Case ID: f_194/html/1022-02.html
Source: Caselaw Access Project
Author: {"author": "PER CURIAM.", "license": "Public Domain", "url": "https://static.case.law/"}
Date Created: 2024-08-24T03:29:51.129683

MILLER v. CARLTON.
    (Circuit Court of Appeals, Fifth Circuit.
    April 9, 1912.)
    No. 2,247.
    Petition for Revision of Proceedings of the District Court of the United States for the Northern District of Mississippi.
    Charles P. Long and Joseph Loeb, for petitioner.
    George J. Leftwich and Leftwich & Tubb, for respondent.

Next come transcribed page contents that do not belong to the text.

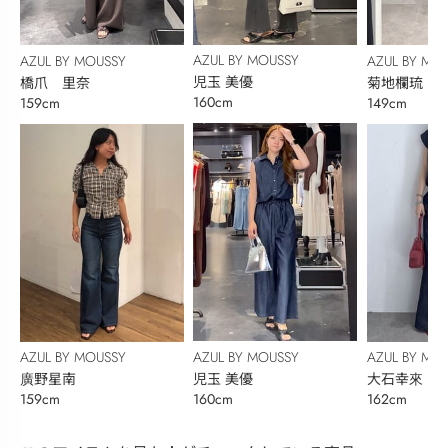
AZUL BY MOUSSY
AZUL BY MOUSSY
AZUL BY MO
児玉 美優
橋爪 里奈
菊地欄琉
160cm
159cm
149cm
AZUL BY MOUSSY
AZUL BY MOUSSY
AZUL BY MO
児玉 美優
廣野星南
大石幸來
160cm
159cm
162cm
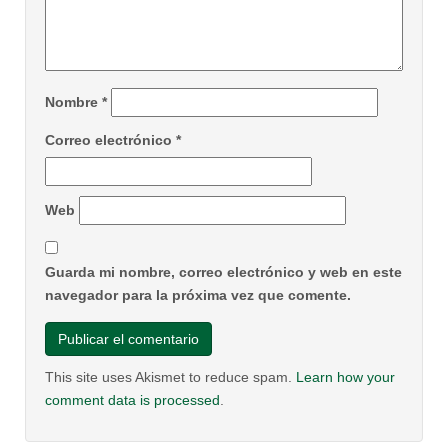
Nombre
*
Correo electrónico
*
Web
Guarda mi nombre, correo electrónico y web en este
navegador para la próxima vez que comente.
This site uses Akismet to reduce spam.
Learn how your
comment data is processed
.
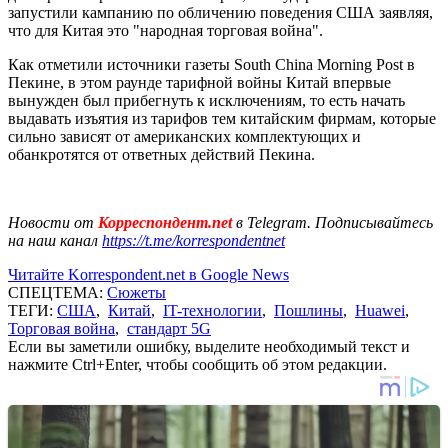
запустили кампанию по обличению поведения США заявляя,
что для Китая это "народная торговая война".
Как отметили источники газеты South China Morning Post в
Пекине, в этом раунде тарифной войны Китай впервые
вынужден был прибегнуть к исключениям, то есть начать
выдавать изъятия из тарифов тем китайским фирмам, которые
сильно зависят от американских комплектующих и
обанкротятся от ответных действий Пекина.
Новости от
Корреспондент.net
в Telegram. Подписывайтесь
на наш канал
https://t.me/korrespondentnet
Читайте Korrespondent.net в Google News
СПЕЦТЕМА:
Сюжеты
ТЕГИ:
США
,
Китай
,
IT-технологии
,
Пошлины
,
Huawei
,
Торговая война
,
стандарт 5G
Если вы заметили ошибку, выделите необходимый текст и
нажмите Ctrl+Enter, чтобы сообщить об этом редакции.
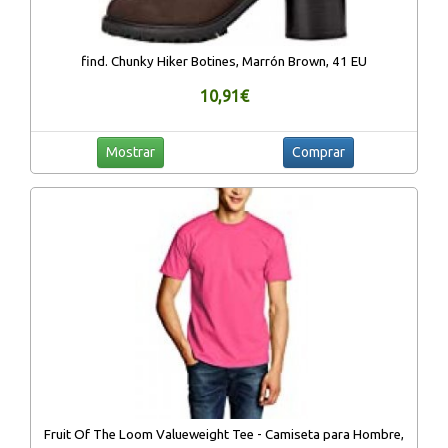
find. Chunky Hiker Botines, Marrón Brown, 41 EU
10,91€
Mostrar
Comprar
Fruit Of The Loom Valueweight Tee - Camiseta para Hombre,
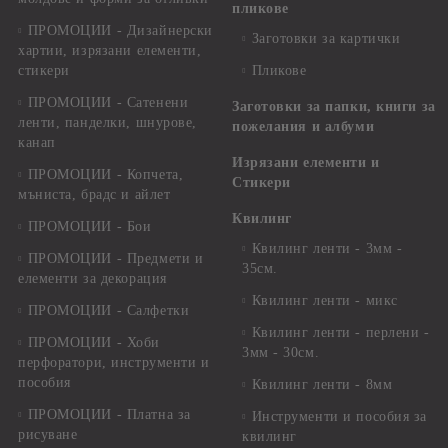
пликове
ПРОМОЦИИ - Дизайнерски
Заготовки за картички
хартии, изрязани елементи,
стикери
Пликове
ПРОМОЦИИ - Сатенени
Заготовки за папки, книги за
ленти, панделки, шнурове,
пожелания и албуми
канап
Изрязани елементи и
ПРОМОЦИИ - Копчета,
Стикери
мъниста, брадс и айлет
Квилинг
ПРОМОЦИИ - Бои
Квилинг ленти - 3мм -
ПРОМОЦИИ - Предмети и
35см.
елементи за декорация
Квилинг ленти - микс
ПРОМОЦИИ - Салфетки
Квилинг ленти - перлени -
ПРОМОЦИИ - Хоби
3мм - 30см.
перфоратори, инструменти и
пособия
Квилинг ленти - 8мм
ПРОМОЦИИ - Платна за
Инструменти и пособия за
рисуване
квилинг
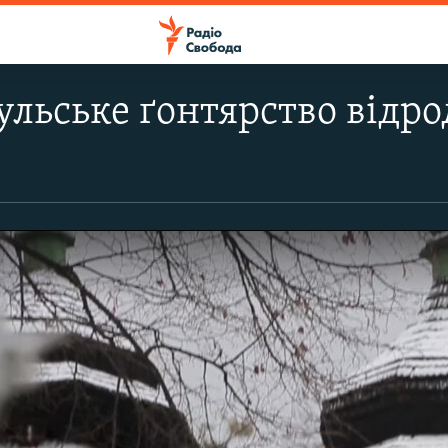
ульське ґонтярство відро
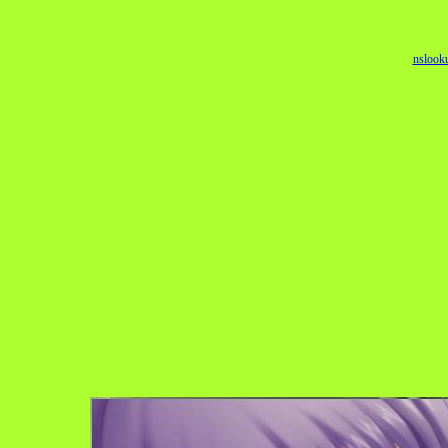
nslook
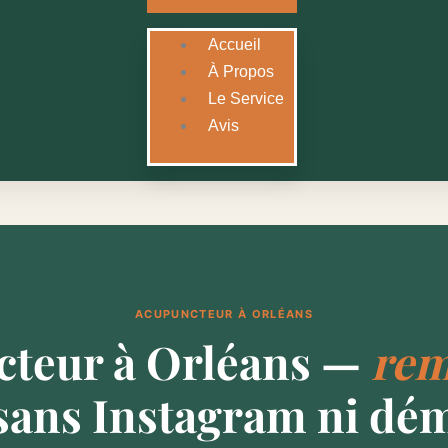
Accueil
À Propos
Le Service
Avis
ACUPUNCTEUR À ORLÉANS
teur à Orléans —
rem
sans Instagram ni dé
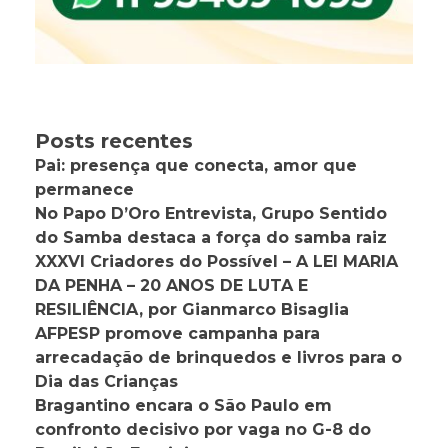
Posts recentes
Pai: presença que conecta, amor que
permanece
No Papo D’Oro Entrevista, Grupo Sentido
do Samba destaca a força do samba raiz
XXXVI Criadores do Possível – A LEI MARIA
DA PENHA – 20 ANOS DE LUTA E
RESILIÊNCIA, por Gianmarco Bisaglia
AFPESP promove campanha para
arrecadação de brinquedos e livros para o
Dia das Crianças
Bragantino encara o São Paulo em
confronto decisivo por vaga no G-8 do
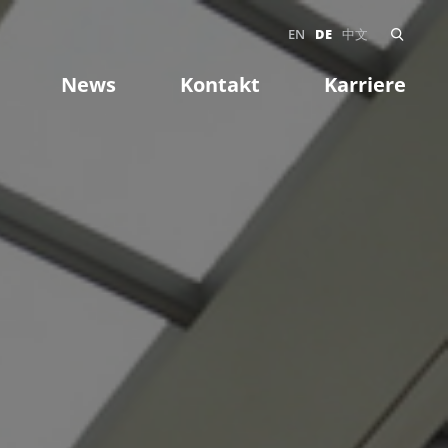
EN
DE
中文
News
Kontakt
Karriere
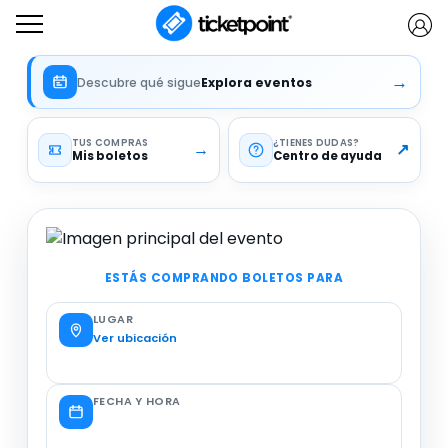
→
Descubre qué sigue
Explora eventos
TUS COMPRAS
¿TIENES DUDAS
→
↗
Mis boletos
Centro de ayuda
ESTÁS COMPRANDO BOLETOS PARA
LUGAR
Ver ubicación
FECHA Y HORA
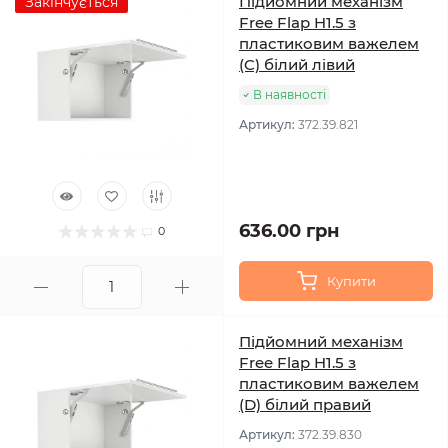
Підйомний механізм
Закінчується
Free Flap H1.5 з
пластиковим важелем
(C) білий лівий
В наявності
Артикул:
372.39.821
636.00 грн
0
Купити
Підйомний механізм
Free Flap H1.5 з
пластиковим важелем
(D) білий правий
Артикул:
372.39.830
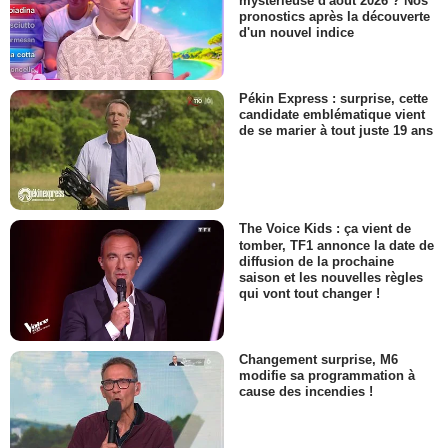
mystérieuse d'août 2026 ? Nos
pronostics après la découverte
d'un nouvel indice
Pékin Express : surprise, cette
candidate emblématique vient
de se marier à tout juste 19 ans
The Voice Kids : ça vient de
tomber, TF1 annonce la date de
diffusion de la prochaine
saison et les nouvelles règles
qui vont tout changer !
Changement surprise, M6
modifie sa programmation à
cause des incendies !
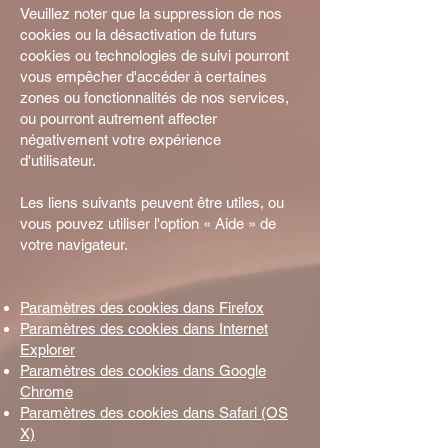
Veuillez noter que la suppression de nos
cookies ou la désactivation de futurs
cookies ou technologies de suivi pourront
vous empêcher d'accéder à certaines
zones ou fonctionnalités de nos services,
ou pourront autrement affecter
négativement votre expérience
d'utilisateur.
Les liens suivants peuvent être utiles, ou
vous pouvez utiliser l'option « Aide » de
votre navigateur.
Paramètres des cookies dans Firefox
Paramètres des cookies dans Internet
Explorer
Paramètres des cookies dans Google
Chrome
Paramètres des cookies dans Safari (OS
X)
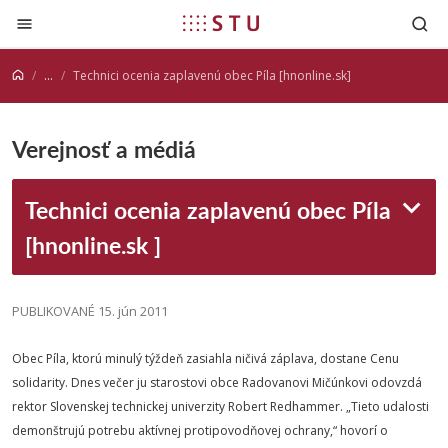
Prejsť na obsah
...
Technici ocenia zaplavenú obec Píla [hnonline.sk]
Verejnosť a médiá
Technici ocenia zaplavenú obec Píla
[hnonline.sk ]
PUBLIKOVANÉ 15. jún 2011
Obec Píla, ktorú minulý týždeň zasiahla ničivá záplava, dostane Cenu
solidarity. Dnes večer ju starostovi obce Radovanovi Mičúnkovi odovzdá
rektor Slovenskej technickej univerzity Robert Redhammer. „Tieto udalosti
demonštrujú potrebu aktívnej protipovodňovej ochrany,“ hovorí o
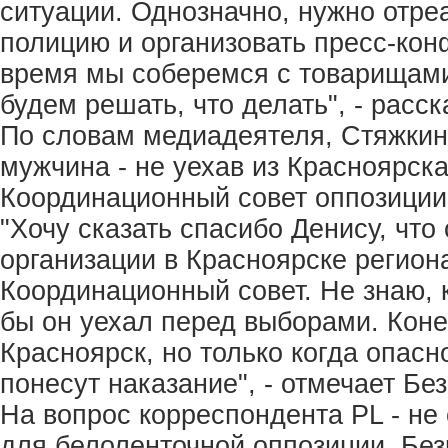
ситуации. Однозначно, нужно отреа
полицию и организовать пресс-ко
время мы соберемся с товарищами
будем решать, что делать", - расск
По словам медиадеятеля, Стяжкин
мужчина - не уехав из Красноярск
Координационный совет оппозиции
"Хочу сказать спасибо Денису, что
организации в Красноярске регион
Координационный совет. Не знаю, 
бы он уехал перед выборами. Коне
Красноярск, но только когда опасн
понесут наказание", - отмечает Без
На вопрос корреспондента PL - не
для белоленточной оппозиции, Безр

    Before PARDEE and SHELBY, Circuit Judges, and MAXEY, District Judge.
   PER CURIAM.

The theory upon which this cause was heard by the referee, and the order by him passed and confirmed by the judge, in which the "petitioner was ordered, upon pain of imprisonment for contempt, to surrender a stock of goods, or, in the alternative, to pay the value of the same, within 20 days from the date of the order, were in direct conflict with the views of this court as expressed in Samel v. Dodd, 142 Fed. 68, 73 C. C. A. 254; and therefore, upon the authority of that case, the order should be, and it is hereby, reversed, and the cause is remanded for further proceedings.